With our bellies halfway full and a strong storm rolling in, we decided to pitch our tent underneath the campground’s makeshift shelter instead of underneath the twig-like branches of the trees.
Severe gusts of wind were forecasted for the evening, so we wanted a redundancy measure against falling branches – which the shelter so generously provided.
Shortly after setting up camp for the evening, we got socked in – the wind was fierce and the rain was so heavy that we couldn’t see a few yards in front of us – even the ground started flooding.
It ended up raining all night, so we went to bed early – wishing for a dry tomorrow.
By morning light, the rain had let up but the fog was so thick that it felt like you could cut through it with a knife. The fog broke around 7:30 am and we were able to explore the misty woodland environment with fresh eyes.
Even in the morning, we still didn’t have much of a view – just intermittent flashes of rolling mountain tops and the sight of a small village nestled in the valley. It seems like the fog, clouds, and haze combined forces to be a visual nuisance, as we only got glimpses of the view.
Deprived a view and threatened with heavy rains, we decided to head back down the mountain early. And since it rained heavily all night, the greenery of the forest turned a glowing sage color.
After the rainstorm, the forest seemed to take on new life and turned out to be more beautiful on the way down than on the way up. It felt like a completely different route, making the slippery and muddy hike down much more enjoyable than anticipated.
Even though we missed out on Phu Suan Sai’s greatest hiking attraction (the view), we still thoroughly enjoyed our experience and are planning to go back next season. Next time we’ll also combine this trip with overnight camping at Phu Hua Hom for the stunning morning views.
Long story short… we recommend this offbeat hike in Thailand – it’s worth the effort to get here. And if you do decide to visit Phu Suan Sai, please consider spending a night in Ban Muang Phrae as well – it’s a charming little village.
On the drive back to Mueang Loei, rural mountain roads weave through a variety of small villages. Roughly 25 minutes away from Phu Suan Sai, we ended stopping at an ancient Buddhist temple in the village of Saeng Pha, called Wat Si Po Chai.

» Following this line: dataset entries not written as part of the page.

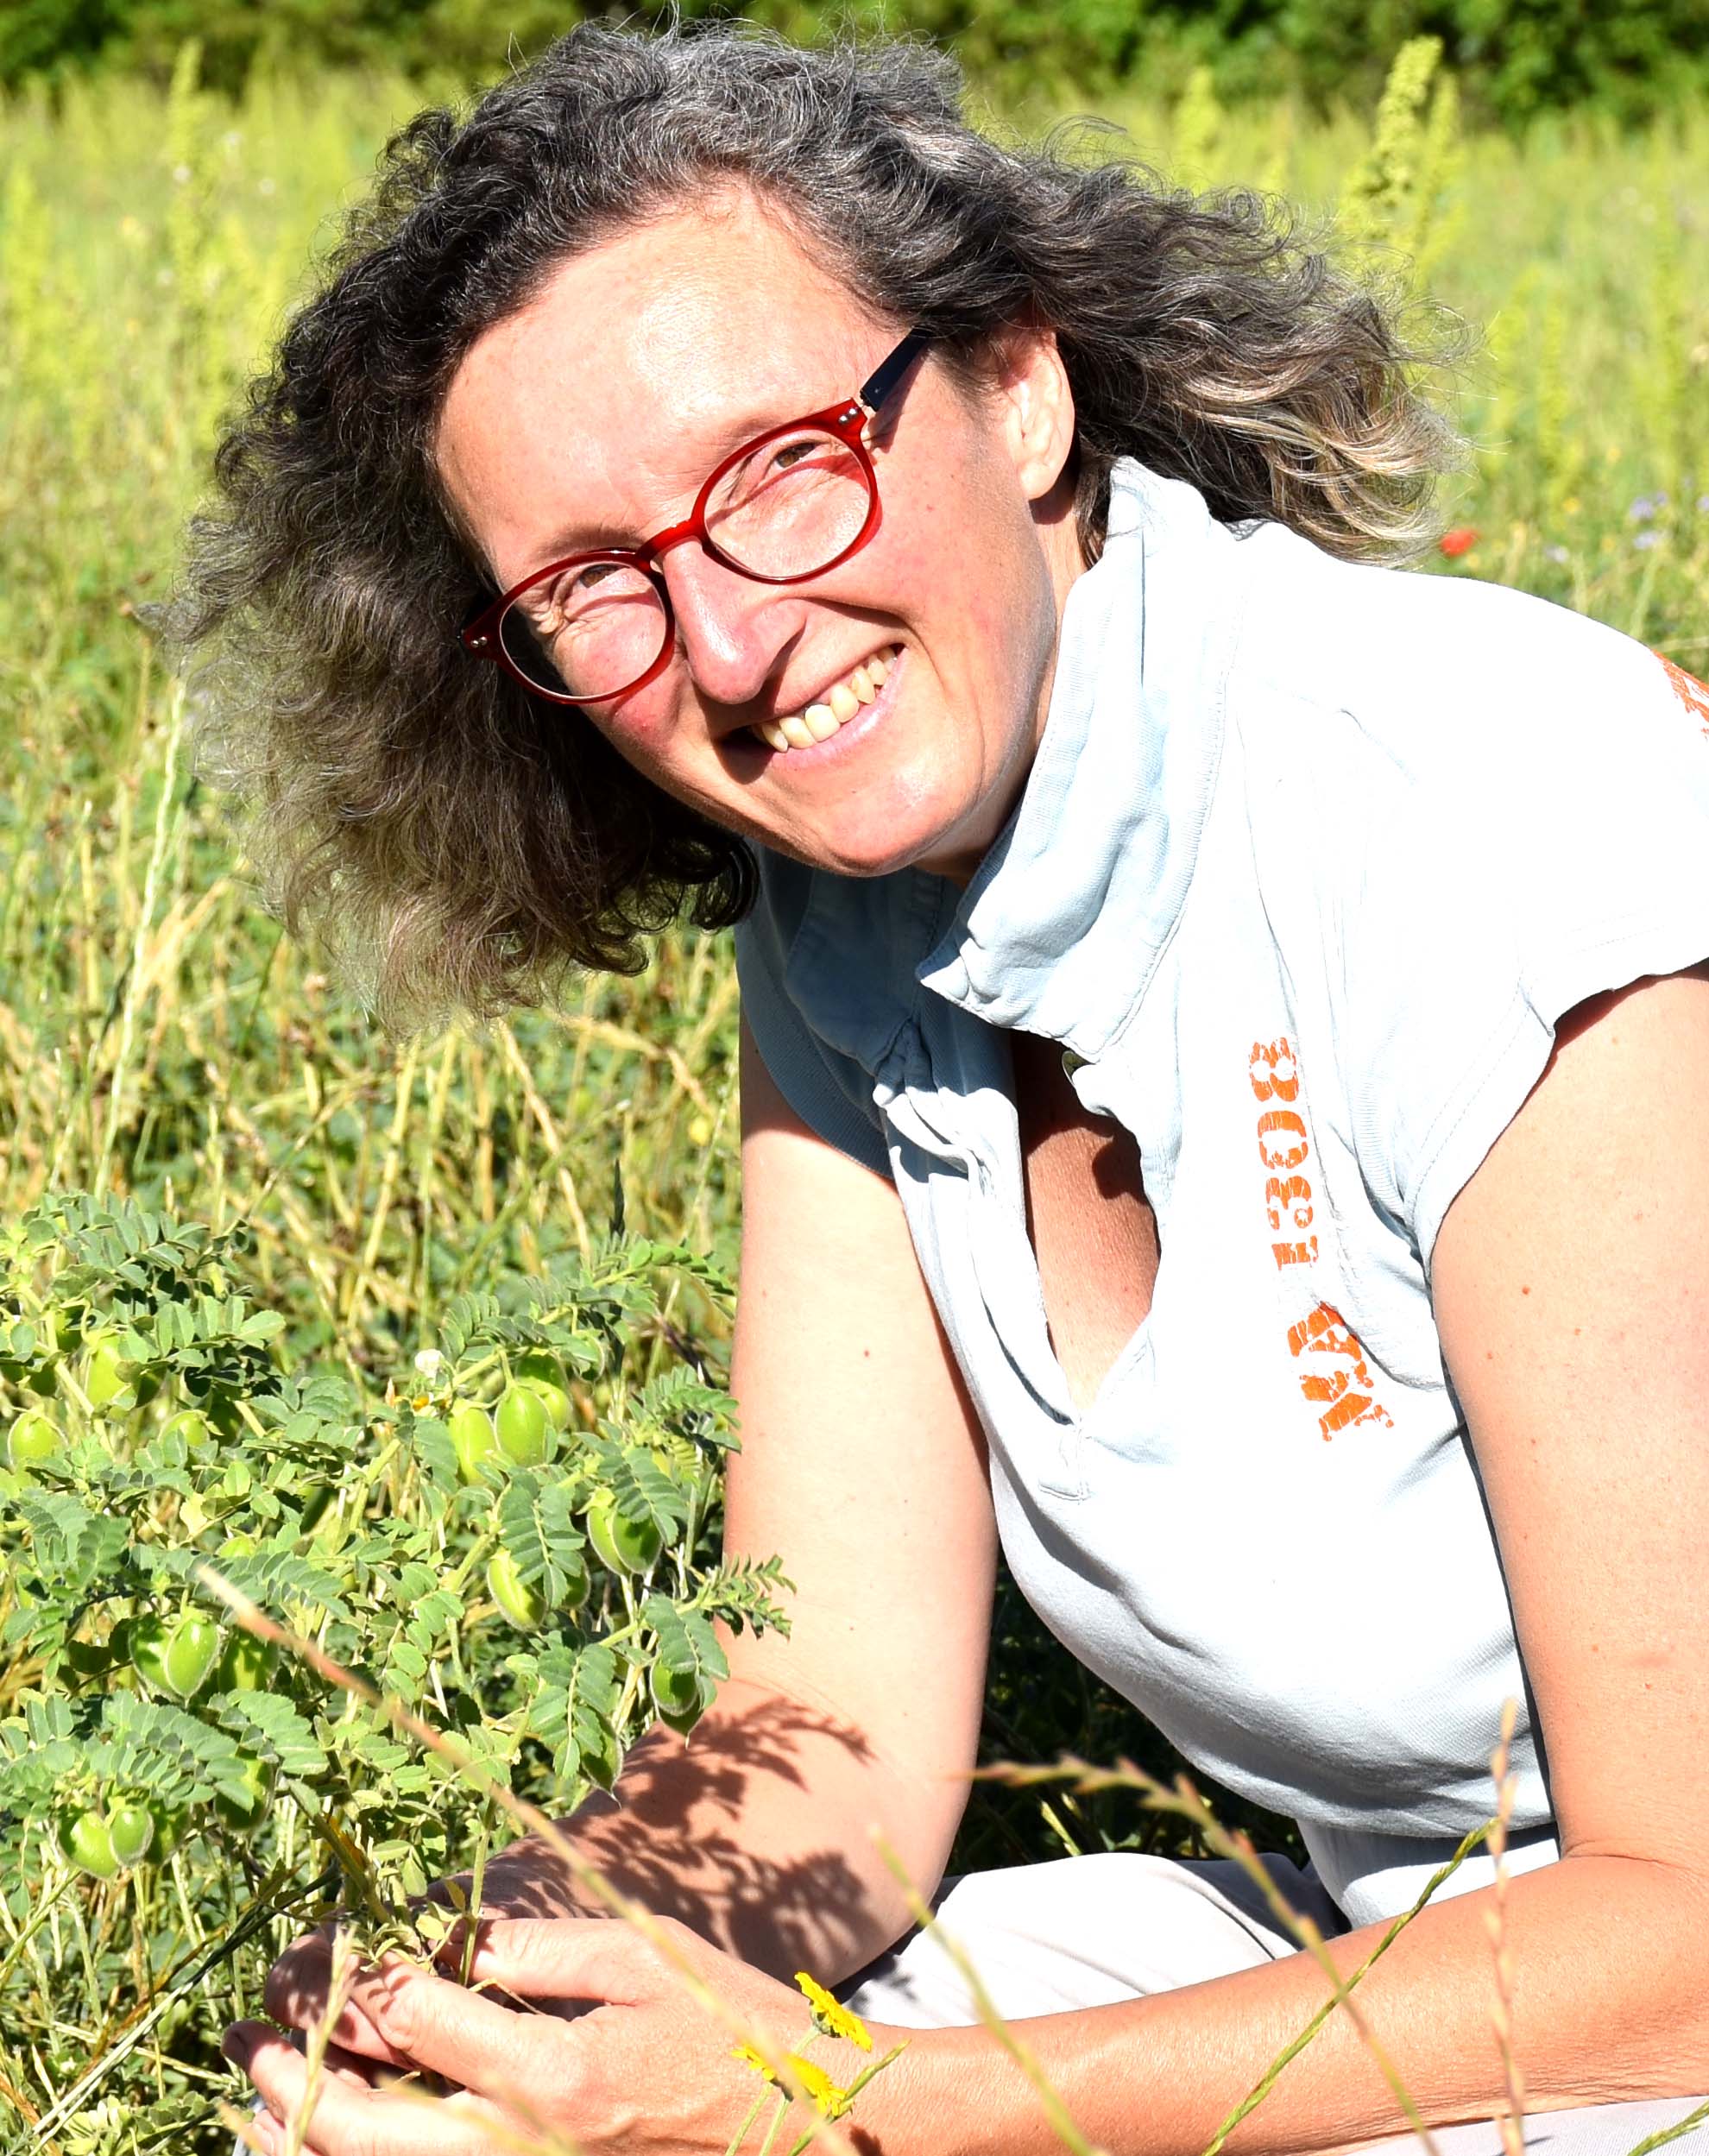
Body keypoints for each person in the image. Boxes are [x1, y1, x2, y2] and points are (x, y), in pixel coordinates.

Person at [170, 21, 1709, 2156]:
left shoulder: (1493, 822)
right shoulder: (850, 914)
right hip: (1432, 1950)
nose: (725, 643)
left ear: (1020, 382)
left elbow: (1691, 1928)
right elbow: (838, 1748)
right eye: (595, 585)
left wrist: (844, 2105)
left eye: (785, 463)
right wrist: (492, 1995)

There’s not a whole lot to see at this temple, but it’s definitely worth the stop to admire the architecture and history of the place – it’s over 470 years old.
#1: Phu Suan Sai National Park is only open for hiking from December through February. According to the rangers, the best weather (for clear views) is typically between the last week of December and the first week of January.

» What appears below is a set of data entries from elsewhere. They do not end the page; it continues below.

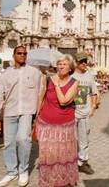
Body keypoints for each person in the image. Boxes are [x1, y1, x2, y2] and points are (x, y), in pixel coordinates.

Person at [0, 46, 41, 187]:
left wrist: (37, 115)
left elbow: (40, 93)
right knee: (9, 143)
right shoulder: (6, 74)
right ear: (14, 55)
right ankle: (11, 171)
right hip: (10, 112)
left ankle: (23, 170)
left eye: (24, 54)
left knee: (23, 139)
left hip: (27, 111)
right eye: (19, 53)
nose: (22, 56)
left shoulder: (35, 72)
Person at [36, 54, 79, 187]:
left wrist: (57, 85)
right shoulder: (48, 79)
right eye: (59, 64)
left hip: (65, 125)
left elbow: (64, 100)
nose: (61, 66)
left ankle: (64, 180)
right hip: (46, 122)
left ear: (70, 67)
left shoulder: (74, 82)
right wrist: (36, 117)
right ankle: (49, 180)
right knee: (48, 153)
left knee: (64, 154)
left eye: (64, 64)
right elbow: (41, 97)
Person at [72, 52, 98, 175]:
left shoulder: (89, 76)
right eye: (81, 61)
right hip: (71, 113)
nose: (83, 63)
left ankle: (83, 162)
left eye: (85, 61)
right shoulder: (70, 75)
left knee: (84, 139)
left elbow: (94, 93)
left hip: (84, 113)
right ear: (76, 62)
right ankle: (70, 162)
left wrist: (92, 107)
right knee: (70, 139)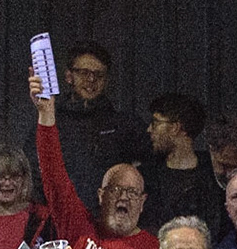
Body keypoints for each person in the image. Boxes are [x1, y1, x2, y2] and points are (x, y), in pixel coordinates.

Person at [30, 70, 159, 249]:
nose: (124, 197)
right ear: (101, 195)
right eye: (116, 189)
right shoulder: (81, 229)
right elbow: (54, 175)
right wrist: (46, 113)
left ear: (143, 202)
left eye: (132, 192)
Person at [24, 41, 148, 208]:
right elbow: (31, 174)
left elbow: (143, 177)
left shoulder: (124, 125)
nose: (91, 79)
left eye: (99, 74)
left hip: (109, 224)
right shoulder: (51, 123)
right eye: (84, 73)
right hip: (57, 223)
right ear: (69, 76)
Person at [141, 92, 215, 230]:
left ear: (175, 127)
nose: (149, 129)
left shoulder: (213, 175)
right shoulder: (146, 176)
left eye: (155, 123)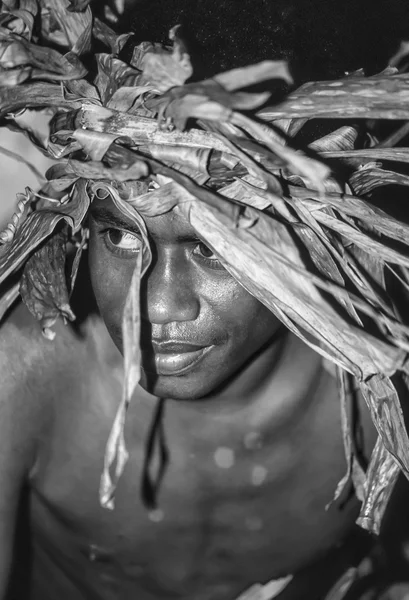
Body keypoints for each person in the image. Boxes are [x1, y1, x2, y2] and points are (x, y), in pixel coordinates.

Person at [1, 1, 409, 599]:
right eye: (120, 236)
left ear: (319, 241)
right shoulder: (28, 376)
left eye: (213, 249)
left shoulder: (387, 386)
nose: (158, 308)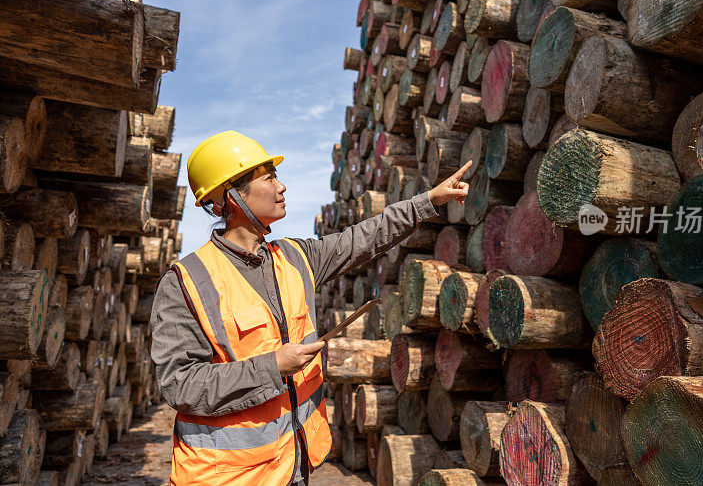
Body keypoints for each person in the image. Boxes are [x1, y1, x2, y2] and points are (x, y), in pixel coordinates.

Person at [150, 130, 471, 485]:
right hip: (231, 476)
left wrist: (428, 201)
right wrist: (273, 367)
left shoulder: (294, 257)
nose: (282, 187)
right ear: (229, 197)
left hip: (296, 463)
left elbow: (364, 238)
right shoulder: (186, 281)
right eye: (269, 178)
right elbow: (179, 384)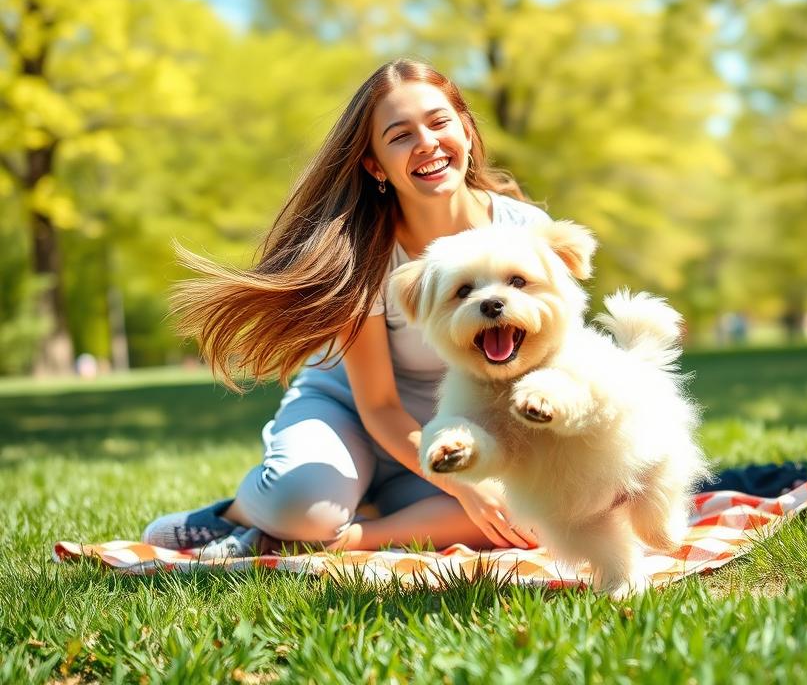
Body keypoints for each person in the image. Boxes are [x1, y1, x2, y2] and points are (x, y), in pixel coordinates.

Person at [143, 59, 546, 556]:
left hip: (460, 429)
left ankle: (340, 537)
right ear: (375, 165)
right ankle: (238, 513)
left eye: (439, 122)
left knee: (531, 511)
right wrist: (465, 487)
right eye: (399, 136)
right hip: (351, 414)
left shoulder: (525, 231)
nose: (425, 142)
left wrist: (477, 482)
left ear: (465, 128)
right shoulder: (363, 250)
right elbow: (380, 407)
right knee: (305, 507)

#2: The top campground has a reliable rain water collection system, so you won’t need to bring a lot of water with you. Just bring a water purifier (like the Grayl bottle) and you’ll have access to plenty of clean water – there’s no other water source outside of the collected rain water.

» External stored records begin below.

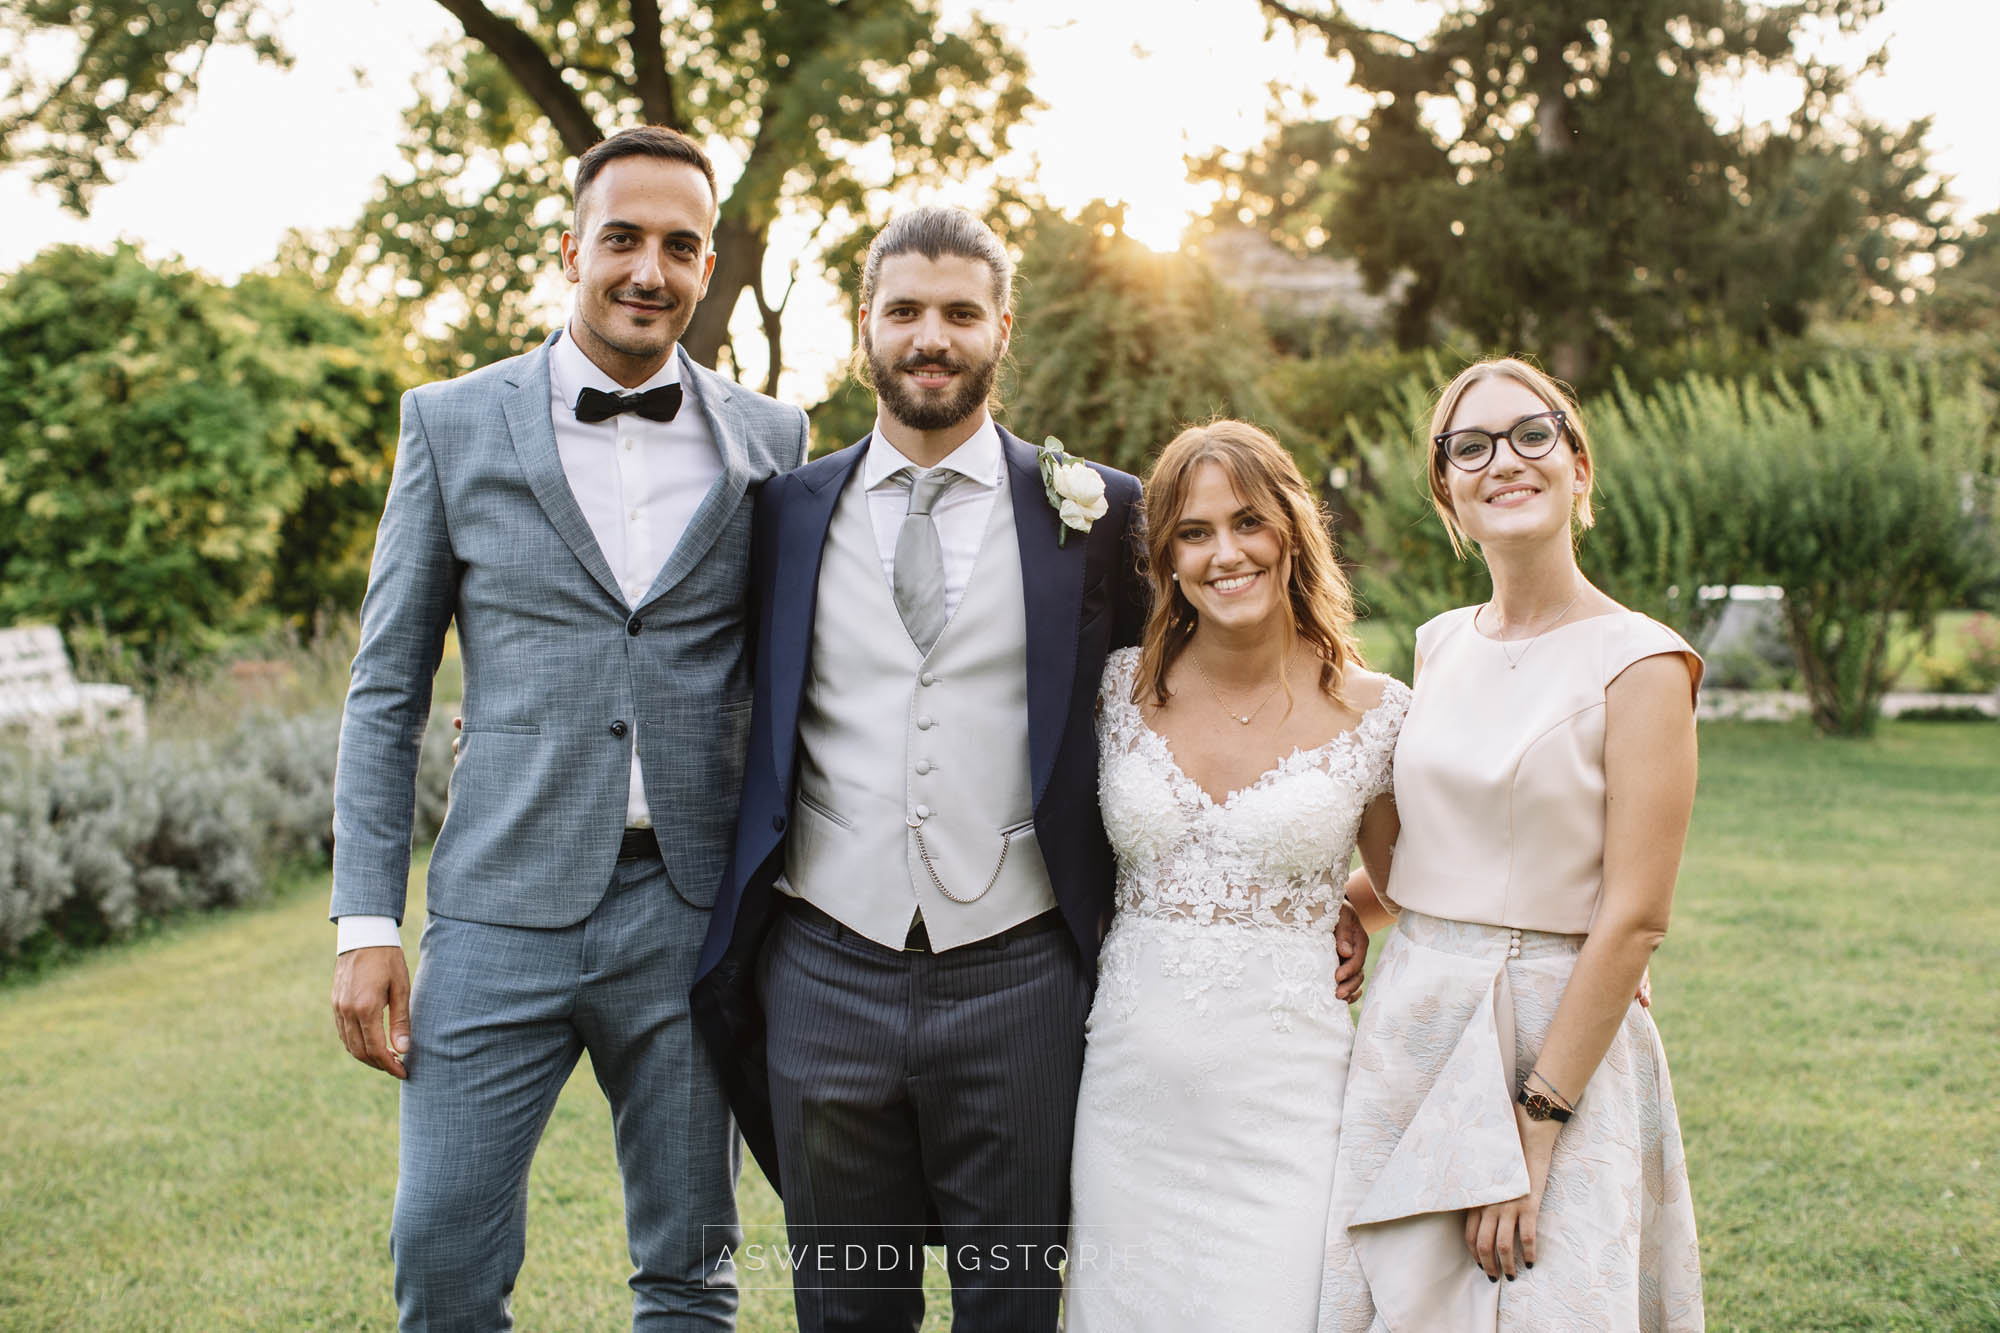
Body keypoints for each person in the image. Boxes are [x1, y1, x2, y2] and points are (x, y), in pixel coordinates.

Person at [327, 125, 808, 1330]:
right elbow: (387, 687)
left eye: (680, 246)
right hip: (497, 906)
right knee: (440, 1255)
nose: (650, 269)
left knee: (690, 1271)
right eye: (624, 239)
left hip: (694, 917)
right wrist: (367, 919)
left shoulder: (772, 439)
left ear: (707, 265)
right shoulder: (448, 422)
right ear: (571, 249)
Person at [690, 205, 1147, 1333]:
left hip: (1023, 974)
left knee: (1010, 1301)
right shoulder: (783, 514)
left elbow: (1170, 709)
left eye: (956, 312)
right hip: (822, 965)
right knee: (847, 1302)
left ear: (1001, 328)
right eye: (903, 311)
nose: (928, 336)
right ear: (864, 330)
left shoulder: (1097, 512)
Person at [1320, 357, 1705, 1331]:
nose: (1504, 460)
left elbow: (1634, 916)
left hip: (1554, 1032)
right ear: (1446, 489)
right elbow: (1447, 844)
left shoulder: (1640, 661)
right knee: (1393, 1299)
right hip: (1414, 1018)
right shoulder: (1438, 640)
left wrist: (1534, 1127)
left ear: (1577, 467)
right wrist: (1356, 907)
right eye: (1470, 445)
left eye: (1531, 434)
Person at [1062, 421, 1402, 1330]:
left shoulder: (1377, 712)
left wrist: (1350, 913)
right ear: (1165, 556)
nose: (1225, 553)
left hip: (1287, 1108)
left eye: (1247, 521)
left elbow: (1426, 877)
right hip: (1130, 1107)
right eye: (1194, 531)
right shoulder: (1114, 690)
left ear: (1292, 528)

#3: If you’re taking a motorbike to Phu Suan Sai, the backroads (vs the main highway) offer much better views and less traffic. Just be aware that traditional gas stations are non-existent. There’s only small self-service stations outside of people’s homes in small villages. Make sure to bring enough small bills with you, as there’s no change for larger bills.
#4: The rangers / guides at Phu Suan Sai don’t speak English, so you’ll need to go with a Thai speaking friend or an extra guide (non-ranger) that can translate for you. As for rangers, we highly recommend booking Num in advance – he was patient, understanding, and kind.